Source:
https://scmp.com/article/606252/asias-oldest-rebel-revolution-over

For Asia's oldest rebel, the revolution is over

For years, exiled Philippine communist leader Jose Maria Sison was convinced communism would triumph and he would return home much like Lenin, his Russian role model.

But such a triumphant return now seems far-fetched for Sison, who was expected to be indicted on double murder charges yesterday before a court in the Netherlands. If convicted, he will be jailed for life.

'The trial of Sison is certain to dredge up the murder not only of [Romulo] Kintanar and [Arturo] Tabara but also a number of killings of [Communist Party of the Philippines] members attributed by security authorities to the communist leadership,' wrote veteran political commentator Armando Doronilla in the Daily Inquirer newspaper yesterday.

Although Sison now calls himself a 'consultant' to Asia's oldest rebel movement, he is widely perceived as the boss of the Communist Party of the Philippines and its armed wing, the New People's Army, both of which he founded 38 years ago.

The charges against Sison, who fled to the Netherlands in 1987, were filed by the Dutch National Criminal Investigation Department after he was arrested at his home in Utrecht on Tuesday.

Dutch police spent a year preparing the case and made a covert trip to Manila to interview witnesses after the widows of two slain top-ranking party members, Kintanar and Tabara, filed criminal complaints in the Netherlands.

Sison has been brought before Philippine courts on similar murder charges. This time, it appears he stands a greater chance of being convicted. Both plaintiffs, Gloria Kintanar and Veronica Tabara, know the party well and said they would testify against Sison.

In a statement posted on its website, the national prosecutor's office in The Hague said it had found probable cause against Sison.

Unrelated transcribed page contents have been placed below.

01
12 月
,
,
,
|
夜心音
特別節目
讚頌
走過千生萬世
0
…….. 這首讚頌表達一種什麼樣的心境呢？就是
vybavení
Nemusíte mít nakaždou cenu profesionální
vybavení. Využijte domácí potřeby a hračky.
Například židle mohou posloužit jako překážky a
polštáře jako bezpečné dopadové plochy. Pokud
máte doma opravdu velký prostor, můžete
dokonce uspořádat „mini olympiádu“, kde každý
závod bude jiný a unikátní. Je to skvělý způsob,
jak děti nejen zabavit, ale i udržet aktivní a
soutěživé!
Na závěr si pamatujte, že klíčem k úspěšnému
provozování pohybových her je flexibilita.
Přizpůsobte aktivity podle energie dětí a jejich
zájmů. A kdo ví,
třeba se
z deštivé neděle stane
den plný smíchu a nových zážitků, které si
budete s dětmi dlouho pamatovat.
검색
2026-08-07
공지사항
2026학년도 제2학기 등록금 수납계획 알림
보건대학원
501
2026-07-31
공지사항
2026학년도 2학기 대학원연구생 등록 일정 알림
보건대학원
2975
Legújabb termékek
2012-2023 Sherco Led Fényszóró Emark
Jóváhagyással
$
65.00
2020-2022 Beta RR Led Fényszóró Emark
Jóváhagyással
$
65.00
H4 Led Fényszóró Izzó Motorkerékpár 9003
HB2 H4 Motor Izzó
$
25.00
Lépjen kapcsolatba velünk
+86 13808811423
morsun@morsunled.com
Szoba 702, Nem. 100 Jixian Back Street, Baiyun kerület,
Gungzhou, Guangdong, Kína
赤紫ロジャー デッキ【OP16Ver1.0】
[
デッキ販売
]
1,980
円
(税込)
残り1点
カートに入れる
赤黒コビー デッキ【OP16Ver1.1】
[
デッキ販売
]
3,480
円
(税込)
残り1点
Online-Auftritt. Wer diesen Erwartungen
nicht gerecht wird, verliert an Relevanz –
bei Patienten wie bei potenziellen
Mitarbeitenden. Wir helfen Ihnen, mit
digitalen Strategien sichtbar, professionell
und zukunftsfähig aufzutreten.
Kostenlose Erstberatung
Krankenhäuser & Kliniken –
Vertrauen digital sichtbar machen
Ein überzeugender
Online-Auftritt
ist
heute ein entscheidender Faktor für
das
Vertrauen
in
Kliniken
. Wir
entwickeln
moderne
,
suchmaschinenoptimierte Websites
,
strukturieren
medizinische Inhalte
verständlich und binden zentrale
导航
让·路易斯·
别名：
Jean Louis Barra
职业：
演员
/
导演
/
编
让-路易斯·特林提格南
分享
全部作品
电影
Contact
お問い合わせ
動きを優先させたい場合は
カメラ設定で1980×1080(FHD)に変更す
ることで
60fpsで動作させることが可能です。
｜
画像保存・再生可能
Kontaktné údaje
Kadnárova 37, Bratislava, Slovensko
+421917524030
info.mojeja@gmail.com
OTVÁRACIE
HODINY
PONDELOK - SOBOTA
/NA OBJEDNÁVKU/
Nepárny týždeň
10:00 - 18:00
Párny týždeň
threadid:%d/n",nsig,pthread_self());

'[Sison] was suspected of giving orders from the Netherlands to murder his former political associates in the Philippines, Romulo Kintanar and Arturo Tabara.

'It was claimed by the New People's Army, in an official publication in which reference was made to a sentencing by the special People's Court. A special unit of the New People's Army allegedly punished Kintanar for his crimes against the revolution and the people.'

Kintanar, the former chief of the New People's Army, was shot dead in January 2003 in a Japanese restaurant in suburban Manila. The prosecutor's office noted that Kintanar's top lieutenant, Tabara, was killed in similar fashion in a suburban Manila mall parking lot.

Even if Sison is acquitted, the trial could place the communist movement he founded under the microscope and could alter the face and direction of communism in the Philippines.

As rebel army chief, Kintanar raised a 25,000-strong fighting force. Under his command, the rebels shot to international prominence when they abducted a Japanese businessman in 1986 and assassinated a US army colonel in 1989.

A disillusioned former rebel suggested why Kintanar had to be eliminated. Nathan Gilbert Quimpo wrote soon after the slaying: 'Kintanar was killed because, over a certain period at least, he had dared to oppose [Sison]'.